Jorge Ángel Livraga: Uno de los problemas de nuestra civilización es que las distintas ramas de la cultura tienen diferente etapa de desarrollo y diferente tiempo evolutivo. Así, por ejemplo, mientras que la mecánica o la química tienen miles de años, la psicología propiamente dicha apenas si abarca algo más de unos siglos. Es una ciencia nueva que está evolucionando. Hay diferentes escuelas y hay muchos autores que, generalmente, se rebaten entre sí. Desde el punto de vista de la psicología científica se trabaja con hipótesis, utilizándolas para tratar de entender al hombre en sus diferentes reacciones.

Claro está que, al ser la psicología una ciencia nueva, al haber nacido en el siglo XIX, está impregnada de un materialismo mecanicista que le hace partir siempre desde el cuerpo material. Nosotros mismos hoy, a pesar de nuestros conocimientos, intuiciones o creencias, decimos: «Yo tengo un alma»; nunca se nos ocurre decir: «Mi alma tiene un cuerpo», a pesar de que creamos en un alma inmortal. Esto ocurre porque nos hemos identificado con nuestro cuerpo físico, lo cual ha provocado que todas las teorías se inicien a partir del cuerpo físico y de la transmisión del mismo.

D.S.G.: ¿Podríamos deducir de esto que psicológicamente la personalidad es un elemento que, si bien es psíquico, se apoya sobre la materia, se apoya en alguna medida sobre el cuerpo, sobre las reacciones biológicas? ¿Usted lo interpretaría de esta manera?

J.A.L.: No, yo no. La psicología actual interpreta, por lo general, que todos los fenómenos de tipo psicológico, y aun de tipo mental o de tipo espiritual, si es que es aceptado, se basan exclusivamente en la parte física; es decir, en reacciones termo-químicas o electromagnéticas, que se traducirían como una serie de vivencias o de imágenes, como una serie de elementos no captables, reproducidos por cosas completamente captables.

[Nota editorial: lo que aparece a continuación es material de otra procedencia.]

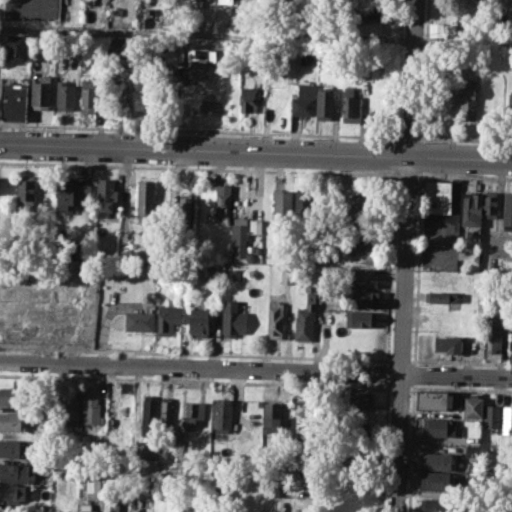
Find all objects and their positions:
building: (223, 1)
building: (224, 1)
building: (376, 10)
road: (256, 36)
building: (16, 46)
building: (15, 47)
building: (173, 53)
building: (307, 56)
road: (425, 69)
building: (119, 91)
building: (40, 93)
building: (40, 93)
building: (115, 93)
building: (89, 95)
building: (64, 96)
building: (65, 96)
building: (249, 97)
building: (247, 99)
building: (303, 99)
building: (467, 99)
building: (87, 100)
building: (302, 100)
building: (13, 101)
building: (13, 101)
building: (509, 101)
building: (325, 102)
building: (323, 103)
building: (466, 103)
building: (350, 104)
building: (351, 104)
building: (510, 105)
road: (200, 130)
road: (409, 137)
road: (465, 138)
road: (256, 152)
road: (198, 167)
road: (407, 174)
road: (464, 176)
building: (24, 192)
building: (25, 193)
building: (70, 194)
building: (105, 194)
building: (64, 195)
building: (105, 195)
building: (437, 196)
building: (437, 196)
building: (144, 198)
building: (145, 199)
building: (222, 200)
building: (223, 200)
building: (305, 201)
building: (281, 203)
building: (488, 204)
building: (490, 204)
building: (281, 205)
building: (303, 206)
building: (184, 207)
building: (507, 207)
building: (358, 208)
building: (471, 208)
building: (507, 208)
building: (470, 209)
building: (185, 210)
building: (357, 210)
building: (255, 226)
building: (242, 234)
building: (239, 236)
road: (404, 256)
building: (286, 276)
building: (360, 277)
building: (360, 278)
building: (446, 278)
building: (438, 296)
building: (442, 296)
building: (360, 299)
building: (362, 299)
building: (167, 319)
building: (168, 319)
building: (232, 319)
building: (233, 319)
building: (274, 319)
building: (275, 319)
building: (360, 319)
building: (361, 319)
building: (138, 321)
building: (139, 321)
building: (197, 322)
building: (199, 323)
building: (304, 323)
building: (302, 324)
building: (511, 333)
building: (492, 335)
building: (511, 336)
building: (493, 337)
building: (447, 343)
building: (446, 344)
road: (256, 367)
building: (10, 394)
building: (13, 395)
building: (356, 398)
building: (356, 398)
building: (430, 399)
building: (436, 399)
building: (472, 405)
building: (471, 406)
building: (150, 407)
building: (71, 408)
building: (90, 410)
building: (167, 410)
building: (165, 411)
building: (70, 412)
building: (91, 412)
building: (222, 412)
building: (275, 412)
building: (147, 414)
building: (193, 414)
building: (193, 414)
building: (221, 415)
building: (490, 415)
building: (492, 415)
building: (270, 416)
building: (506, 418)
building: (507, 419)
building: (12, 420)
building: (11, 421)
building: (436, 427)
building: (355, 428)
building: (438, 428)
building: (14, 447)
building: (12, 448)
building: (472, 451)
building: (437, 460)
building: (435, 461)
building: (16, 472)
building: (42, 475)
building: (436, 481)
building: (437, 483)
building: (92, 485)
building: (93, 485)
building: (278, 488)
building: (11, 492)
building: (12, 493)
building: (435, 504)
building: (119, 505)
building: (432, 505)
building: (85, 507)
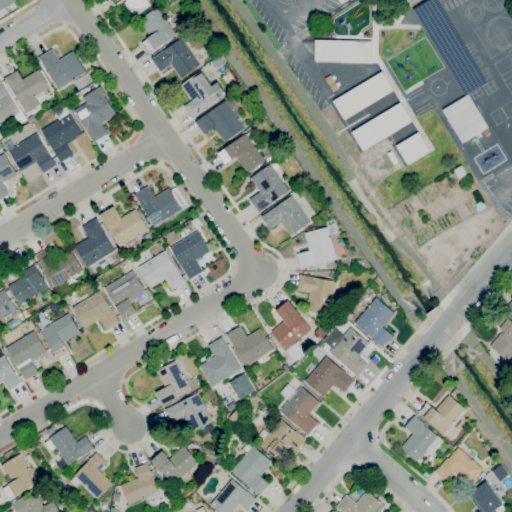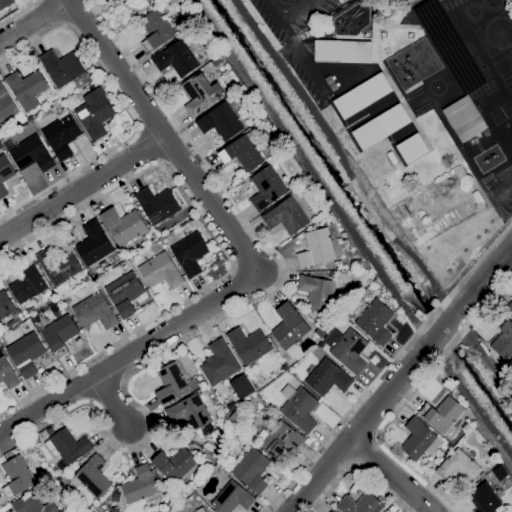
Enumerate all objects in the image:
building: (5, 3)
building: (5, 3)
building: (134, 5)
building: (137, 5)
road: (16, 10)
road: (54, 12)
road: (288, 14)
road: (33, 21)
building: (155, 29)
building: (156, 29)
building: (449, 46)
building: (342, 50)
building: (344, 51)
park: (510, 52)
building: (82, 57)
building: (175, 58)
building: (177, 58)
road: (304, 58)
building: (61, 67)
building: (62, 67)
park: (504, 71)
park: (436, 86)
building: (26, 88)
building: (27, 88)
building: (200, 93)
building: (201, 93)
building: (362, 95)
building: (363, 95)
building: (6, 104)
building: (6, 105)
road: (127, 112)
park: (501, 112)
building: (94, 113)
building: (95, 113)
building: (464, 118)
building: (466, 118)
building: (220, 121)
building: (221, 121)
building: (380, 126)
building: (381, 126)
building: (62, 134)
building: (61, 135)
road: (478, 144)
building: (1, 145)
road: (147, 146)
building: (411, 148)
building: (412, 148)
building: (243, 152)
building: (30, 153)
building: (241, 153)
building: (32, 154)
building: (392, 156)
building: (4, 173)
building: (5, 173)
building: (461, 174)
road: (504, 183)
road: (82, 187)
building: (266, 187)
building: (267, 187)
building: (156, 204)
building: (157, 204)
building: (286, 216)
building: (287, 216)
building: (123, 224)
building: (125, 225)
building: (93, 243)
building: (94, 243)
building: (316, 248)
building: (317, 248)
road: (223, 249)
building: (189, 252)
building: (190, 253)
road: (252, 261)
building: (356, 262)
building: (58, 265)
building: (58, 265)
building: (160, 270)
building: (161, 271)
building: (28, 283)
building: (28, 284)
building: (316, 291)
building: (316, 292)
building: (124, 293)
building: (125, 293)
building: (5, 304)
building: (6, 305)
building: (509, 306)
building: (509, 307)
building: (94, 310)
building: (96, 311)
building: (310, 312)
building: (375, 321)
building: (376, 321)
building: (14, 322)
building: (289, 325)
building: (291, 330)
building: (320, 332)
building: (59, 333)
building: (60, 334)
building: (503, 339)
building: (503, 341)
building: (248, 344)
building: (249, 344)
building: (346, 348)
building: (350, 351)
building: (25, 353)
building: (26, 353)
building: (218, 362)
building: (219, 362)
building: (285, 367)
building: (7, 373)
building: (8, 374)
building: (327, 377)
building: (328, 377)
road: (401, 380)
building: (170, 383)
building: (171, 383)
road: (421, 383)
road: (112, 402)
building: (299, 407)
building: (300, 409)
building: (189, 412)
building: (442, 413)
building: (192, 414)
building: (235, 416)
building: (444, 416)
building: (280, 438)
building: (282, 439)
building: (419, 439)
building: (420, 439)
road: (109, 443)
building: (68, 445)
building: (68, 445)
building: (442, 449)
road: (366, 452)
building: (175, 463)
building: (174, 464)
building: (458, 466)
building: (459, 468)
building: (251, 469)
building: (252, 469)
road: (356, 472)
building: (17, 473)
road: (395, 474)
building: (482, 474)
building: (93, 475)
building: (18, 476)
building: (93, 476)
building: (139, 484)
building: (140, 485)
building: (231, 497)
building: (233, 498)
building: (486, 498)
building: (486, 499)
road: (442, 500)
building: (32, 504)
building: (33, 504)
building: (360, 504)
building: (360, 504)
building: (103, 506)
building: (333, 511)
building: (511, 511)
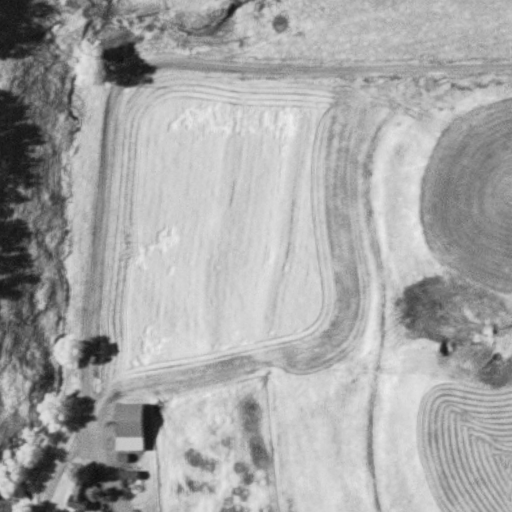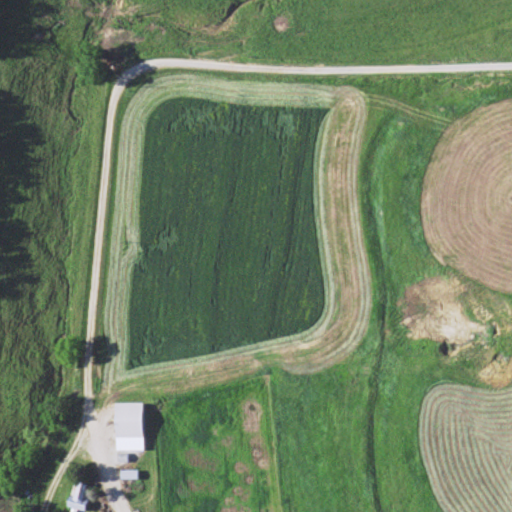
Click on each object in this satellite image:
road: (147, 58)
road: (66, 456)
road: (104, 457)
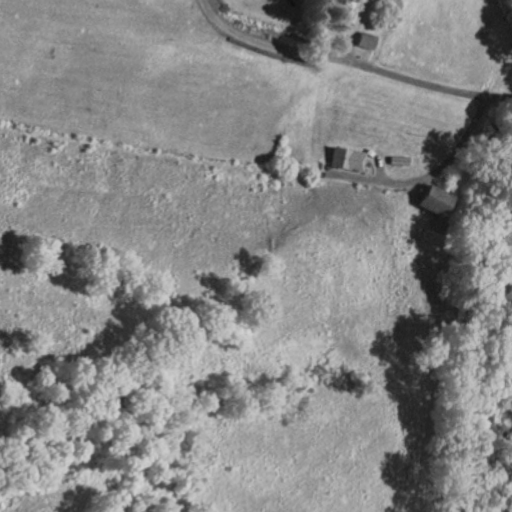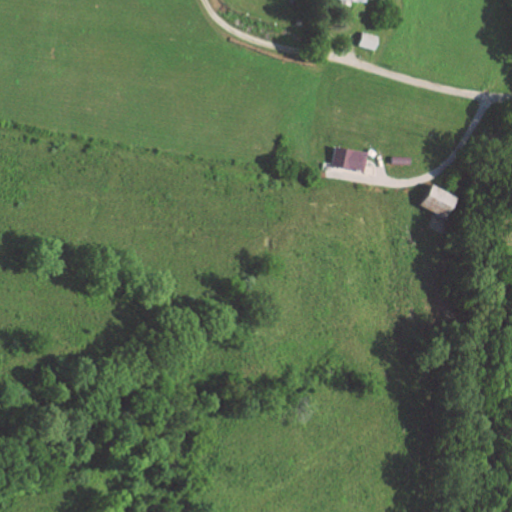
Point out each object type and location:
road: (349, 65)
road: (439, 165)
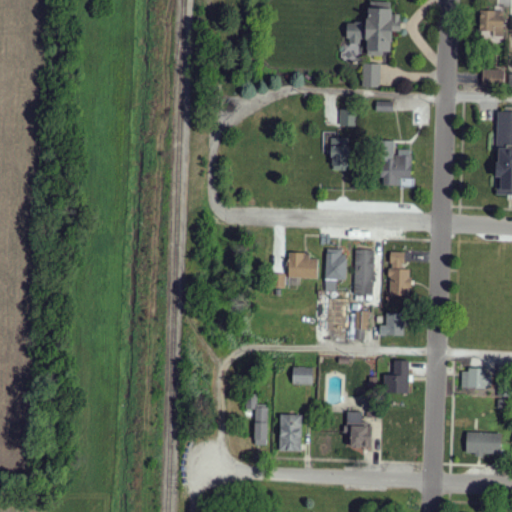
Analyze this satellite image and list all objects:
building: (492, 23)
building: (380, 28)
building: (355, 34)
building: (371, 76)
building: (493, 79)
road: (313, 90)
building: (348, 119)
road: (186, 134)
building: (338, 151)
building: (504, 153)
building: (394, 165)
road: (461, 180)
crop: (17, 212)
road: (334, 218)
road: (477, 222)
road: (368, 238)
railway: (173, 256)
road: (440, 256)
building: (302, 267)
building: (335, 269)
building: (364, 273)
building: (399, 276)
building: (279, 281)
road: (192, 322)
building: (393, 325)
road: (312, 347)
building: (302, 376)
building: (398, 378)
building: (476, 378)
building: (258, 420)
building: (357, 431)
building: (290, 432)
building: (483, 443)
road: (340, 460)
road: (433, 464)
road: (478, 465)
road: (451, 469)
road: (321, 471)
road: (190, 472)
road: (471, 478)
road: (450, 483)
road: (449, 503)
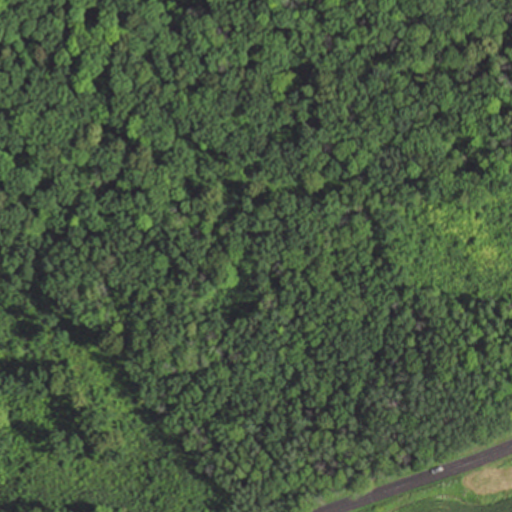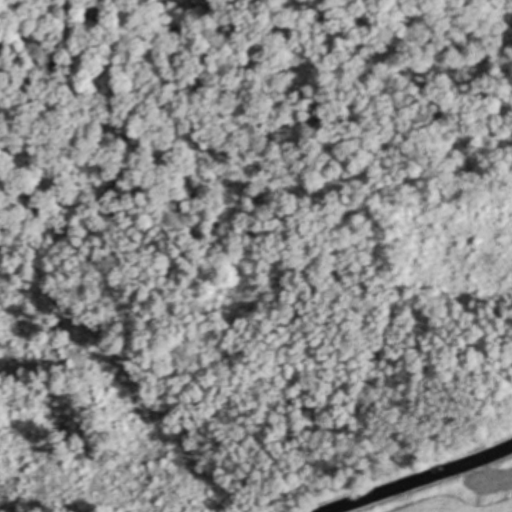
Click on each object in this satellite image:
road: (421, 480)
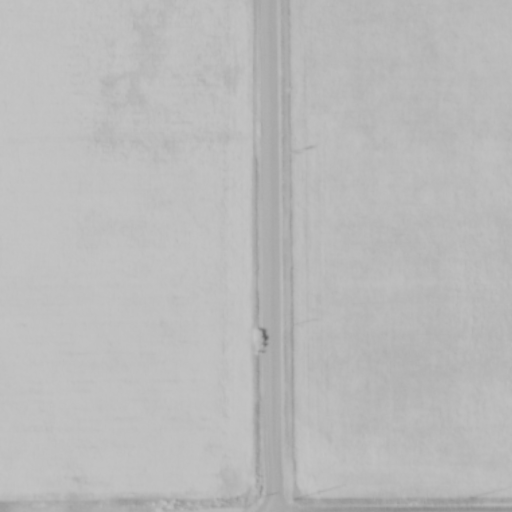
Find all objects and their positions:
road: (277, 255)
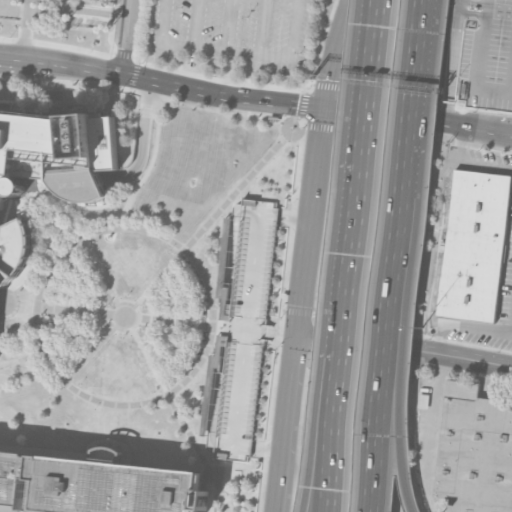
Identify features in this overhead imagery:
road: (421, 20)
road: (164, 21)
road: (262, 27)
road: (294, 29)
parking lot: (232, 33)
road: (127, 36)
road: (193, 44)
road: (227, 48)
road: (226, 49)
road: (334, 54)
parking lot: (479, 54)
building: (479, 54)
road: (129, 82)
road: (160, 82)
road: (150, 94)
road: (362, 97)
traffic signals: (321, 108)
road: (445, 113)
road: (302, 114)
road: (406, 118)
road: (310, 123)
road: (501, 132)
road: (142, 141)
building: (56, 151)
building: (56, 154)
road: (468, 162)
road: (243, 186)
road: (126, 194)
road: (292, 217)
road: (307, 221)
parking lot: (373, 227)
building: (474, 245)
building: (473, 246)
road: (394, 276)
road: (410, 277)
building: (3, 281)
road: (155, 284)
road: (14, 293)
road: (108, 315)
road: (278, 316)
road: (463, 325)
road: (214, 327)
road: (222, 327)
parking lot: (242, 329)
building: (242, 329)
road: (246, 330)
road: (284, 333)
traffic signals: (295, 335)
road: (403, 348)
road: (96, 350)
road: (145, 351)
road: (324, 353)
road: (341, 353)
building: (229, 401)
road: (284, 423)
road: (101, 428)
road: (124, 431)
road: (430, 433)
parking lot: (350, 439)
road: (265, 449)
road: (49, 450)
building: (474, 451)
building: (474, 451)
building: (95, 485)
building: (99, 485)
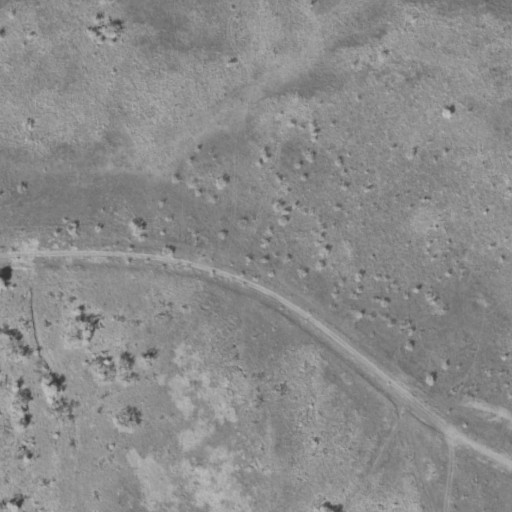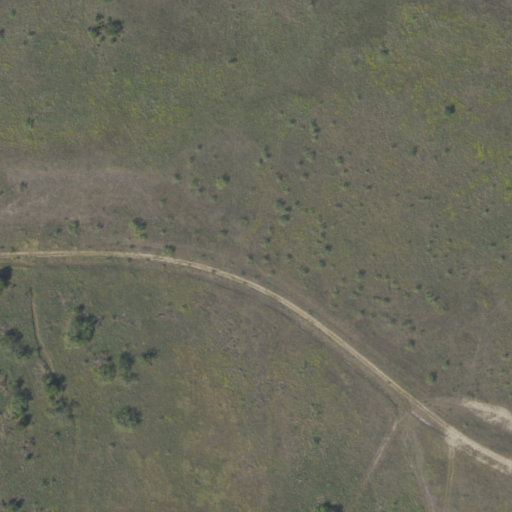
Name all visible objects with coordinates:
road: (279, 299)
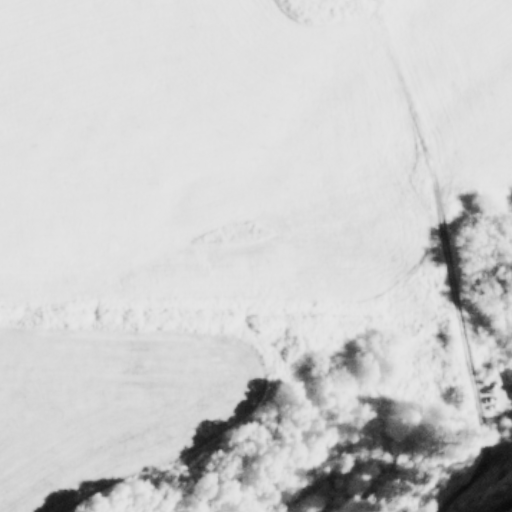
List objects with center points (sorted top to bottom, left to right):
crop: (228, 212)
road: (458, 284)
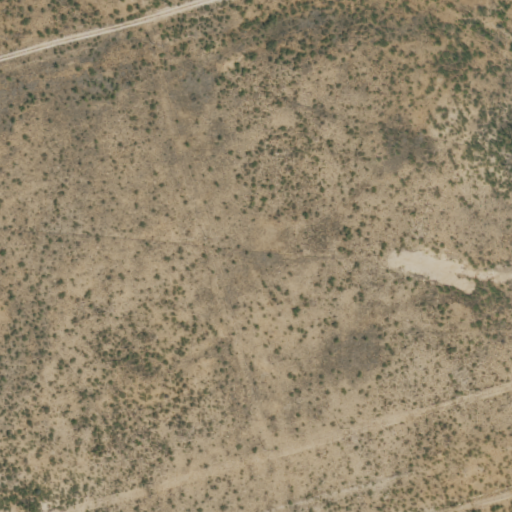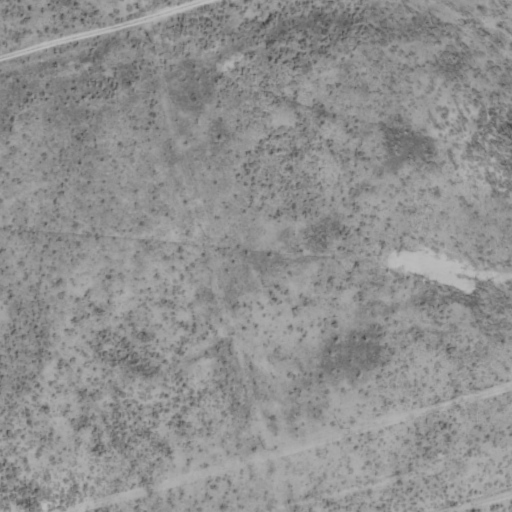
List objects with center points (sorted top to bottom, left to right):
road: (120, 35)
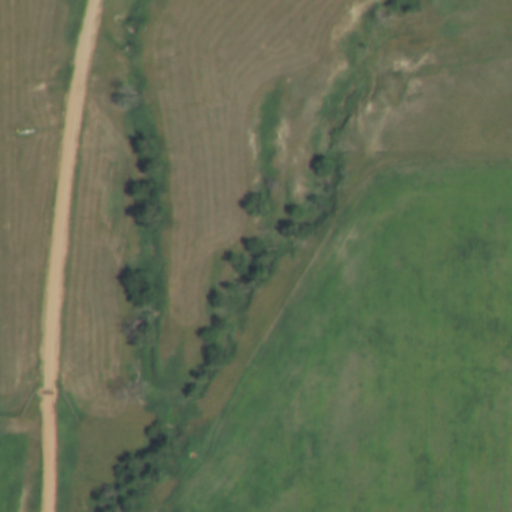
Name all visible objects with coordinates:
road: (58, 254)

En eso es donde han fallado las grandes doctrinas racistas. Hemos asistido en este último siglo al florecimiento de las doctrinas racistas que no han funcionado, aunque científicamente tenían lógica. Porque si aplicamos los principios racistas, por ejemplo a los caballos, lograremos un tipo de caballo de carreras magnífico, que no solamente va a tener un físico determinado, sino también una psicología especial, y una serie de reflejos que le van a hacer apto para ser caballo de carreras y no otra cosa.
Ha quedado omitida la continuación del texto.